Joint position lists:
....................

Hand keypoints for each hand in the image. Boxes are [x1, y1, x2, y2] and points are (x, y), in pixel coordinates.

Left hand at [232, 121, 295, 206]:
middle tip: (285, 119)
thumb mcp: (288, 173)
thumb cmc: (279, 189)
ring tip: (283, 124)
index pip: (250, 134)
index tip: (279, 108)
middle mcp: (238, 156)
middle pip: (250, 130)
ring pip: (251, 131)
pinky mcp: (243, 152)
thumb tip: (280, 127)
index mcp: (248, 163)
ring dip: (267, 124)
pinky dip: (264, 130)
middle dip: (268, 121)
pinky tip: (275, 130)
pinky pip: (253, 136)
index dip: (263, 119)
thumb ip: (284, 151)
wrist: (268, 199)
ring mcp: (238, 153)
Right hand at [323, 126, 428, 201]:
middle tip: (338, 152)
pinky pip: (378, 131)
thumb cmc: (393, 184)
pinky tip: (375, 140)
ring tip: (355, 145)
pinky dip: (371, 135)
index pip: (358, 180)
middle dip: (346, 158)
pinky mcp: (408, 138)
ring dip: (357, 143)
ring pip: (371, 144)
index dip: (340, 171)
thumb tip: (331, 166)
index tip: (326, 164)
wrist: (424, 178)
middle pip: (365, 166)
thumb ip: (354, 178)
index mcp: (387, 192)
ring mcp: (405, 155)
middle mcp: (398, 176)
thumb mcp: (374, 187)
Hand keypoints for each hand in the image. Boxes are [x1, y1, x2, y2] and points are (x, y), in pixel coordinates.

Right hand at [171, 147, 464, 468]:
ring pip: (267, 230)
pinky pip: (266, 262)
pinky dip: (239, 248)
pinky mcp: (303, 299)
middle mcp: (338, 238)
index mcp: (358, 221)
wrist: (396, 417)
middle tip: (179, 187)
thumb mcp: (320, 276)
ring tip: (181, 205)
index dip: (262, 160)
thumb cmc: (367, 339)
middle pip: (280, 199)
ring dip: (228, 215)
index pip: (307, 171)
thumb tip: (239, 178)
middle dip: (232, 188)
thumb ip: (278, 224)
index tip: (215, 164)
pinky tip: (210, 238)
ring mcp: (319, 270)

....................

• **WHAT NEEDS TO BE DONE**: Would you return all of the data exactly as it stands above?

• **ANSWER SECTION**:
Hand keypoints for each hand in the image. Boxes are [x1, y1, x2, y2] and points are (x, y), in pixel coordinates.

Left hand at [232, 121, 295, 206]:
middle tip: (285, 119)
thumb mcp: (288, 173)
thumb cmc: (279, 189)
ring tip: (283, 124)
index pip: (250, 134)
index tip: (279, 108)
middle mcp: (238, 156)
middle pip: (250, 130)
ring pip: (251, 131)
pinky mcp: (243, 152)
thumb tip: (280, 127)
index mcp: (248, 163)
ring dip: (267, 124)
pinky dip: (264, 130)
middle dip: (268, 121)
pinky tip: (275, 130)
pinky pip: (253, 136)
index dip: (263, 119)
thumb ip: (284, 151)
wrist: (268, 199)
ring mcp: (238, 153)
Right hand at [323, 126, 428, 201]:
middle tip: (338, 152)
pinky pip: (378, 131)
thumb cmc: (393, 184)
pinky tip: (375, 140)
ring tip: (355, 145)
pinky dip: (371, 135)
index pip: (358, 180)
middle dip: (346, 158)
pinky mcp: (408, 138)
ring dip: (357, 143)
ring pip: (371, 144)
index dip: (340, 171)
thumb tip: (331, 166)
index tip: (326, 164)
wrist: (424, 178)
middle pip: (365, 166)
thumb ip: (354, 178)
index mcp: (387, 192)
ring mcp: (405, 155)
middle mcp: (398, 176)
thumb mcp: (374, 187)
Hand keypoints for each hand in the image. Boxes are [x1, y1, x2, y2] and points are (x, y), in pixel coordinates.

Right hand at [171, 147, 464, 468]:
ring pip: (267, 230)
pinky pip: (266, 262)
pinky dip: (239, 248)
pinky mcp: (303, 299)
middle mcp: (338, 238)
index mcp: (358, 221)
wrist: (396, 417)
middle tip: (179, 187)
thumb mcp: (320, 276)
ring tip: (181, 205)
index dip: (262, 160)
thumb cmc: (367, 339)
middle pip: (280, 199)
ring dip: (228, 215)
index pip: (307, 171)
thumb tip: (239, 178)
middle dip: (232, 188)
thumb ip: (278, 224)
index tip: (215, 164)
pinky tip: (210, 238)
ring mcp: (319, 270)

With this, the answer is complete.